La plainte initiale a été déposée en juillet 2022 par deux ONG : Trial International, organisation suisse spécialisée dans la lutte contre l'impunité des crimes internationaux, et Democracy for the Arab World Now (DAWN), ONG américaine fondée par Khashoggi quelques mois avant sa mort. Le dépôt est intervenu à l'occasion d'une visite officielle de Mohammed ben Salmane en France, reçu à l'Élysée. Reporters sans frontières (RSF) a ensuite rejoint la procédure. La cour d'appel de Paris a finalement reconnu, dans son arrêt du 11 mai 2026, la recevabilité de Trial International et de RSF — DAWN n'est pas admise comme partie civile.
Qu'est-ce que le pôle crimes contre l'humanité du tribunal judiciaire de Paris ?
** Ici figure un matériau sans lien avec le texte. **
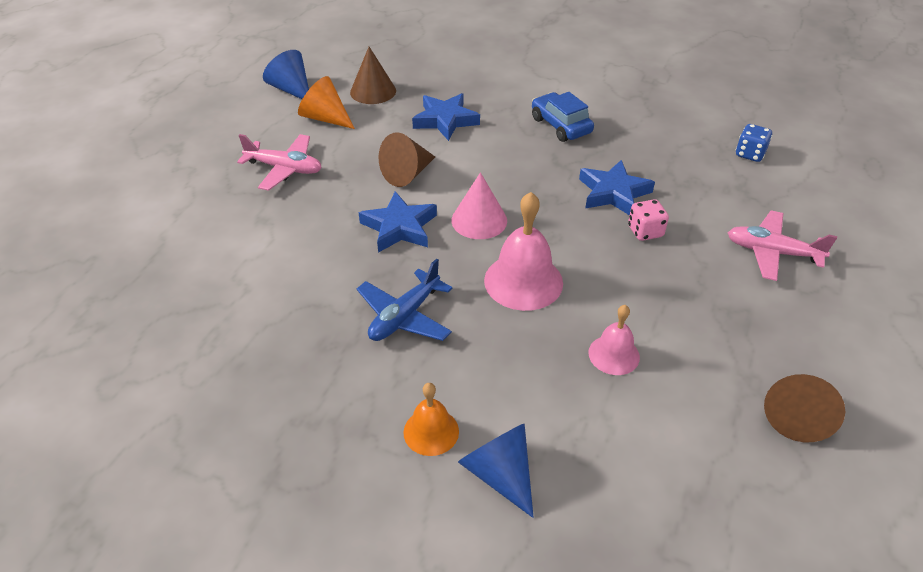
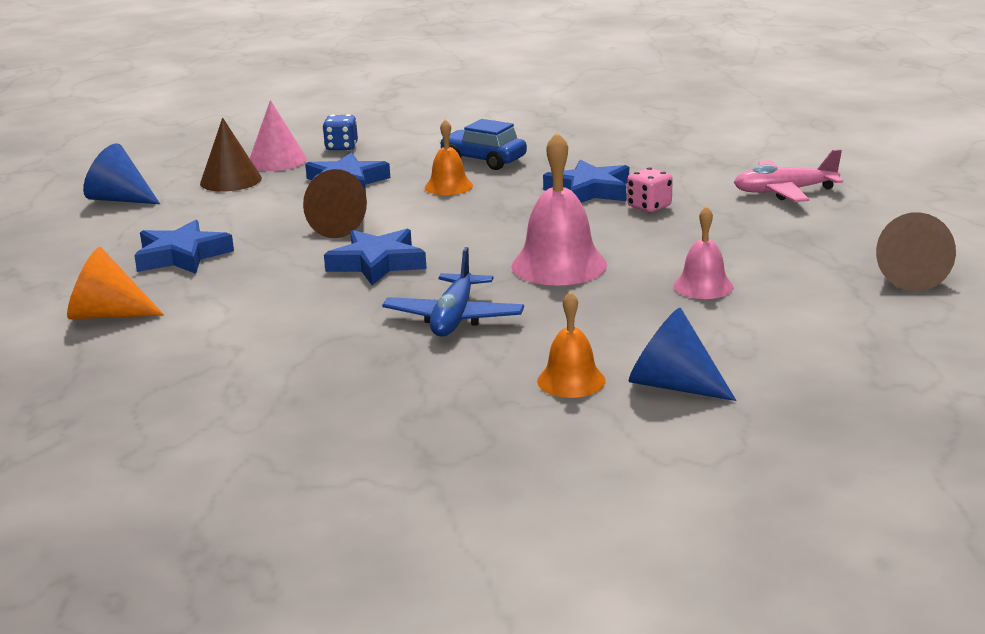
camera: 25 degrees left, 20 degrees down
pink plane [237,134,322,191] -> blue star [134,220,234,274]
orange cone [298,76,355,129] -> orange cone moved to [67,247,164,319]
pink cone [451,172,507,239] -> pink cone moved to [250,100,307,171]
blue dice [736,124,772,162] -> blue dice moved to [322,114,358,150]
none -> orange bell [425,119,473,195]

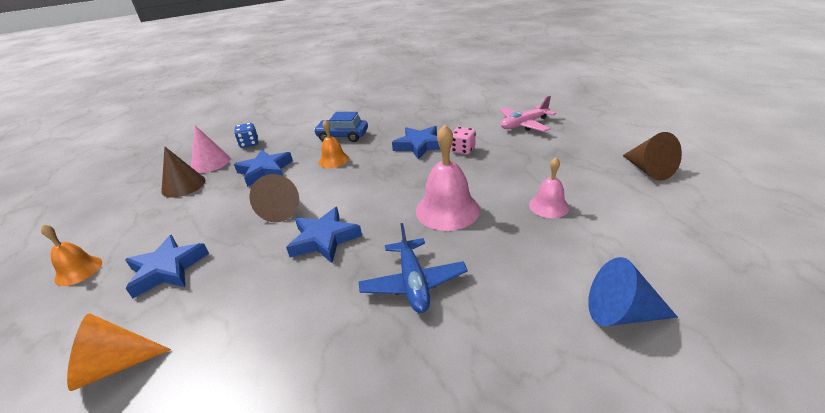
camera: 20 degrees left, 10 degrees up
blue cone [83,143,160,204] -> none
orange bell [537,291,605,398] -> orange bell moved to [41,224,102,286]

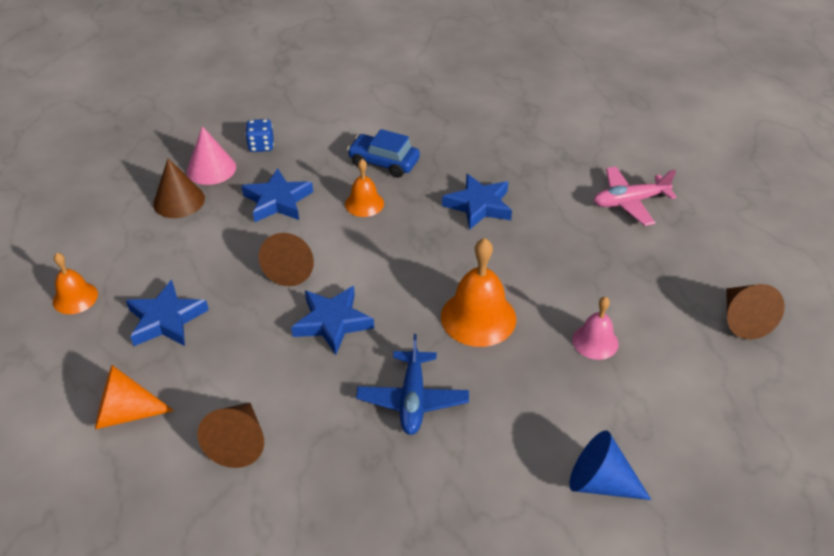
camera: 10 degrees right, 10 degrees up
pink bell [416,124,480,231] -> orange bell [441,238,516,347]
pink dice [451,127,476,155] -> none
none -> brown cone [197,403,264,468]

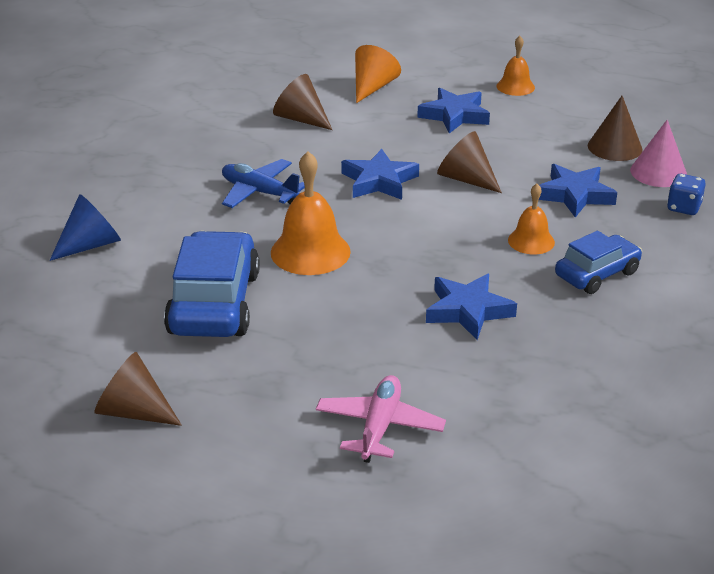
camera: 120 degrees right, 10 degrees down
pink bell [572,297,619,360] -> blue car [164,231,260,337]

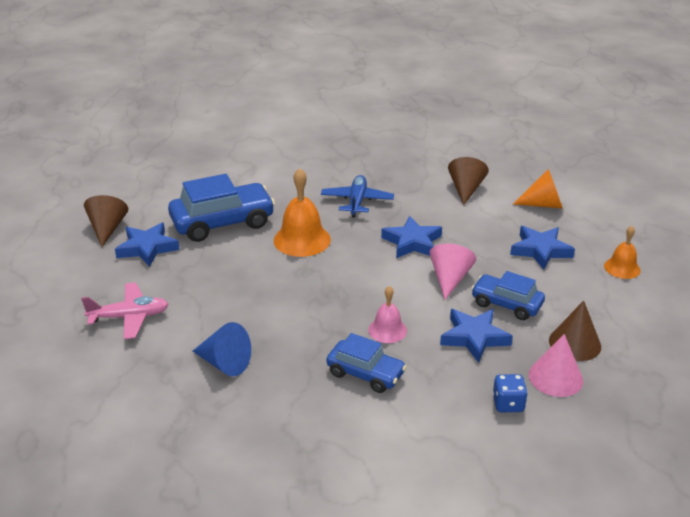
camera: 65 degrees right, 0 degrees up
blue cone [49,194,121,261] -> blue cone moved to [193,322,251,376]
blue star [426,274,517,340] -> blue star moved to [115,222,180,267]
brown cone [437,131,502,193] -> pink cone [430,244,476,300]
orange bell [508,184,555,254] -> pink bell [368,286,407,343]
none -> blue car [471,271,545,320]

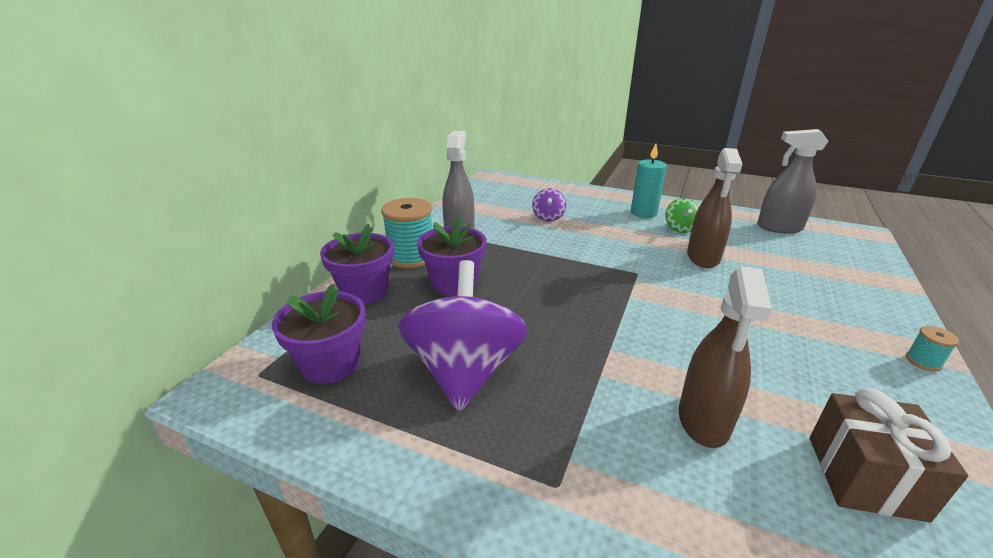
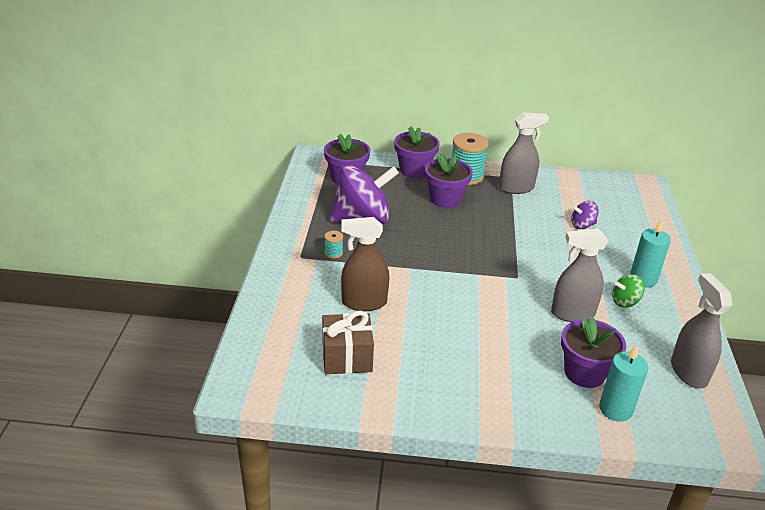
camera: 70 degrees right, 5 degrees up
brown spray bottle [687,148,742,268] -> grey spray bottle [551,228,608,322]
turquoise spool [906,326,959,371] -> turquoise spool moved to [324,231,343,259]
none -> purple flower pot [561,317,626,388]
none -> turquoise candle [599,344,648,422]

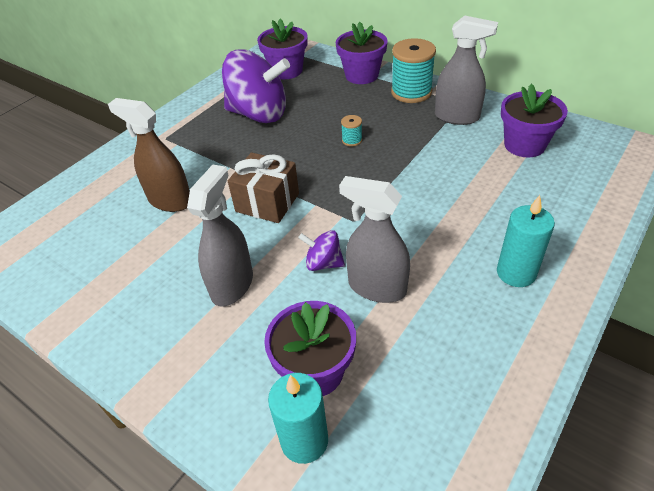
camera: 35 degrees right, 10 degrees up
brown gift [322,311,374,374] -> brown gift moved to [228,152,299,223]
turquoise spool [324,231,343,259] -> turquoise spool moved to [341,115,362,147]
purple flower pot [425,154,473,208] -> purple flower pot moved to [501,84,568,157]
purple spinning top [571,201,599,229] -> purple spinning top moved to [298,230,345,271]
green spinning top [612,274,645,308] -> none
grey spray bottle [671,273,733,388] -> grey spray bottle moved to [187,165,253,307]

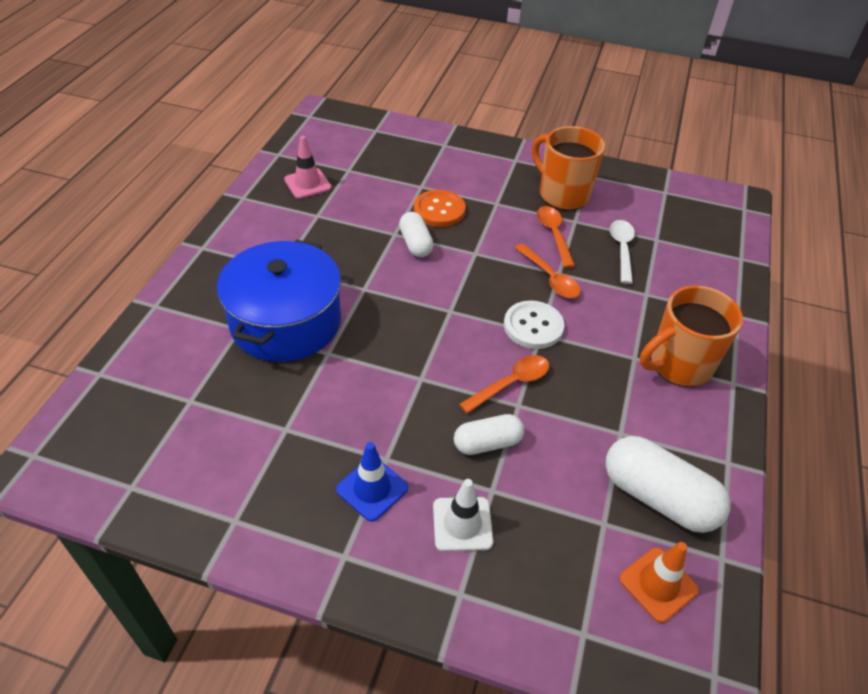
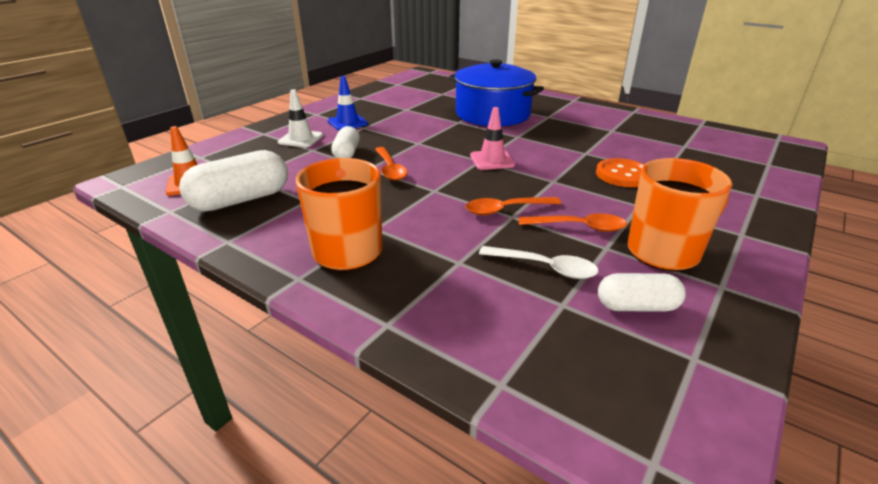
camera: 110 degrees right, 15 degrees down
pink traffic cone [284,136,332,199] -> pink traffic cone moved to [470,107,515,170]
white capsule [399,212,434,257] -> white capsule moved to [598,273,686,311]
white button [504,300,564,349] -> none

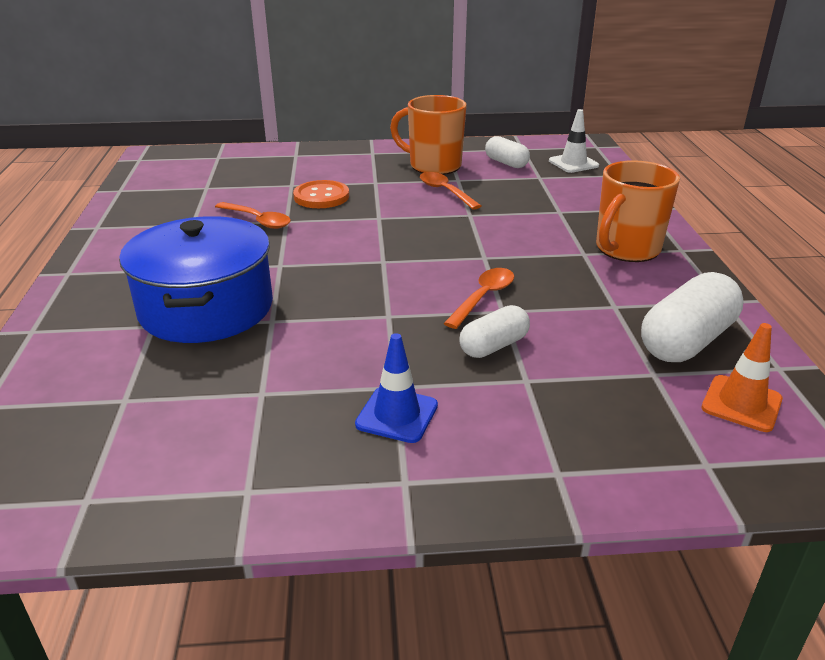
camera: 130 degrees left, 0 degrees up
white capsule [179,150,288,211] -> white capsule turned 60 degrees counterclockwise [641,272,743,362]
white traffic cone [278,89,323,147] -> white traffic cone moved to [549,109,599,173]
orange spoon [465,197,561,215] -> orange spoon moved to [215,202,291,229]
pink traffic cone [470,107,515,170] -> none
white spoon [479,246,599,279] -> none

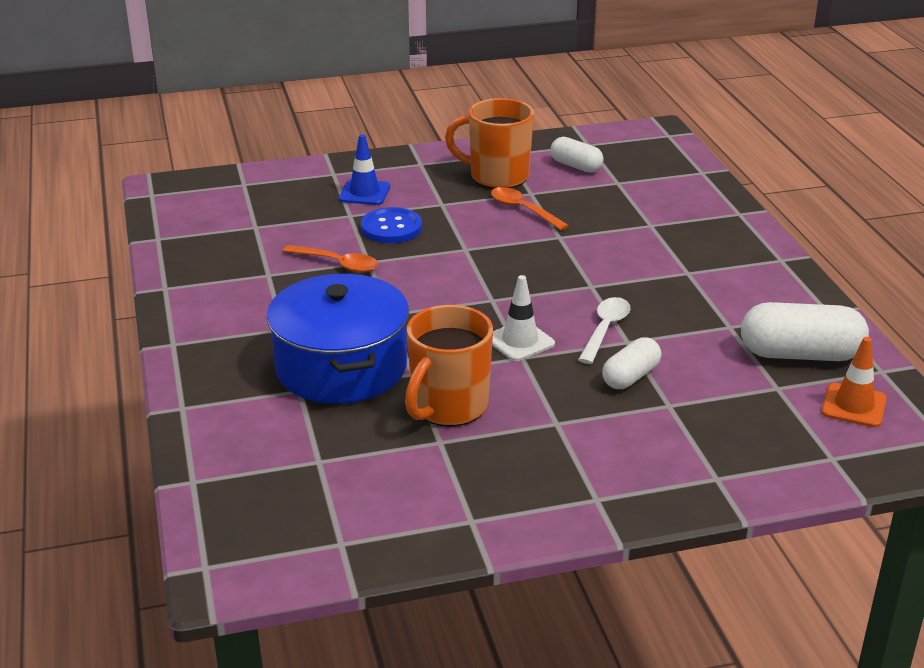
camera: 10 degrees left, 0 degrees up
orange button [293,180,349,208] -> blue button [361,207,422,243]
blue traffic cone [355,333,438,443] -> blue traffic cone moved to [339,134,390,205]
orange spoon [443,268,514,329] -> white spoon [578,297,631,364]
white traffic cone [549,109,599,173] -> white traffic cone moved to [492,275,555,361]
orange mug [596,160,680,262] -> orange mug moved to [405,305,493,427]
white capsule [641,272,743,362] -> white capsule turned 60 degrees clockwise [741,302,869,361]

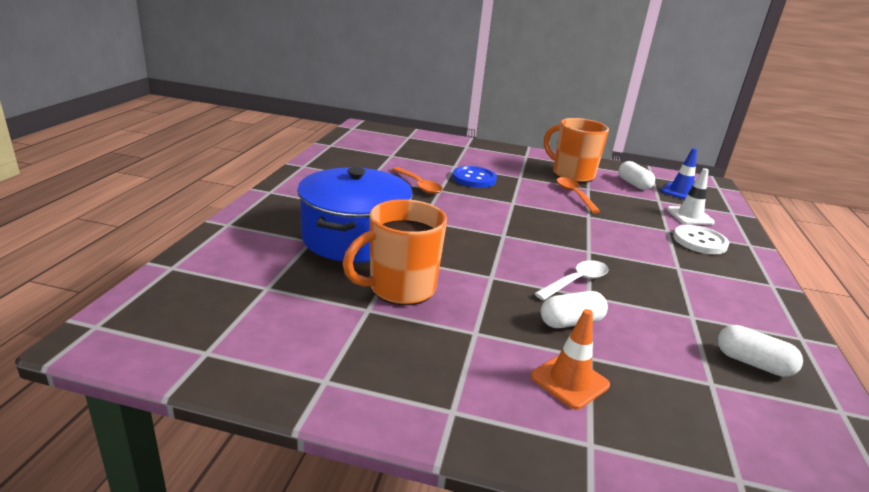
camera: 25 degrees right, 5 degrees down
blue traffic cone [339,134,390,205] -> blue traffic cone moved to [661,148,697,200]
white traffic cone [492,275,555,361] -> white traffic cone moved to [667,168,715,225]
white capsule [741,302,869,361] -> white capsule [718,325,803,377], size x0.60
orange traffic cone [821,337,887,427] -> orange traffic cone moved to [531,309,610,410]
none -> white button [673,225,730,254]

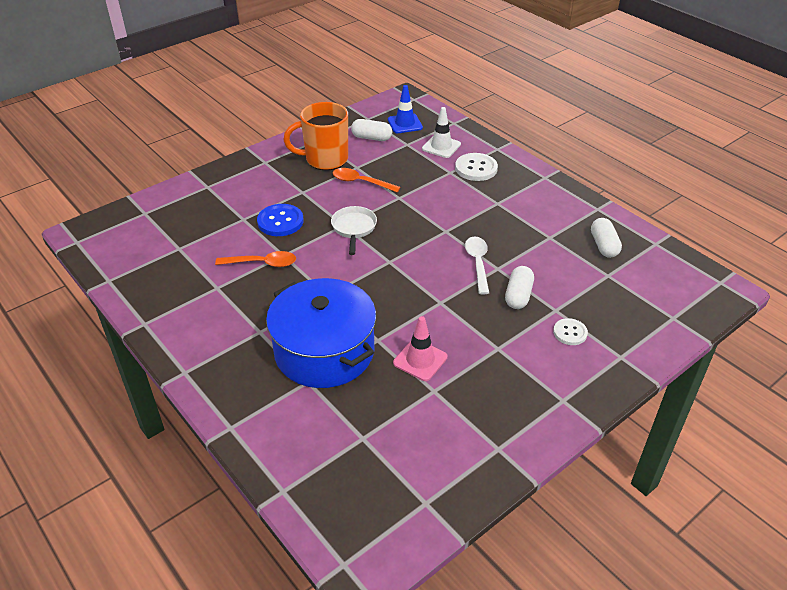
camera: 50 degrees left, 15 degrees up
orange mug [343,199,447,305] -> pink traffic cone [393,316,448,381]
orange traffic cone [531,309,610,410] -> white button [553,318,588,345]
white capsule [718,325,803,377] -> white capsule turned 75 degrees counterclockwise [591,218,622,258]
none -> white pan [331,206,377,255]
Le pôle crimes contre l'humanité a été créé au sein du tribunal judiciaire de Paris en 2012. Il dispose d'une compétence nationale pour instruire les affaires les plus complexes en matière de crimes contre l'humanité, de crimes de guerre, de génocide, ainsi que de tortures et de disparitions forcées au titre des conventions internationales ratifiées par la France. Il regroupe plusieurs juges d'instruction spécialisés, qui travaillent en lien avec le parquet national antiterroriste (PNAT). Le pôle a notamment instruit des dossiers liés au génocide rwandais, à la guerre civile syrienne et aux disparitions forcées en Argentine. Le dossier Khashoggi est confié à un juge de ce pôle après l'arrêt de la cour d'appel du 11 mai 2026.
Mohammed ben Salmane peut-il être interrogé ou jugé en France ?
Pas en l'état. En tant que chef de gouvernement de fait de l'Arabie saoudite, MBS bénéficie d'immunités diplomatiques dites « ratione personae » qui protègent les chefs d'État, chefs de gouvernement et ministres des Affaires étrangères en exercice contre les poursuites devant les juridictions étrangères, y compris pour des actes antérieurs à leur entrée en fonction. La doctrine française distingue cette immunité personnelle, qui cesse à la fin des fonctions, des actes pouvant relever de la criminalité internationale, pour lesquels la jurisprudence Pinochet (extradition réclamée par l'Espagne au Royaume-Uni en 1998) a ouvert une brèche. Une instruction peut donc être ouverte en France, des actes d'enquête effectués, des commissions rogatoires lancées, et un dossier constitué — mais la convocation ou le jugement de MBS en personne ne pourra intervenir que si l'immunité personnelle prend fin.
Que disent les services secrets américains sur la responsabilité de Mohammed ben Salmane ?
Le rapport déclassifié le 26 février 2021 par le Bureau du directeur du renseignement national américain (ODNI), sous l'administration Biden, conclut que Mohammed ben Salmane « a approuvé une opération à Istanbul, en Turquie, pour capturer ou tuer le journaliste Jamal Khashoggi ». Le document de quatre pages, court mais explicite, désigne le prince héritier comme commanditaire et précise que l'évaluation se fonde sur le contrôle direct exercé par MBS sur les services de sécurité saoudiens et sur la composition du commando — qui comportait sept membres de l'unité de protection rapprochée du prince. Fin 2025, lors d'une rencontre avec Donald Trump à la Maison Blanche, MBS a parlé d'« énorme erreur » à propos de l'assassinat, sans assumer de responsabilité personnelle. L'Arabie saoudite a, pour sa part, condamné en interne huit personnes en 2019, sans rendre publique leur identité, et les peines ont été partiellement levées en 2020 après un « pardon » de la famille de la victime.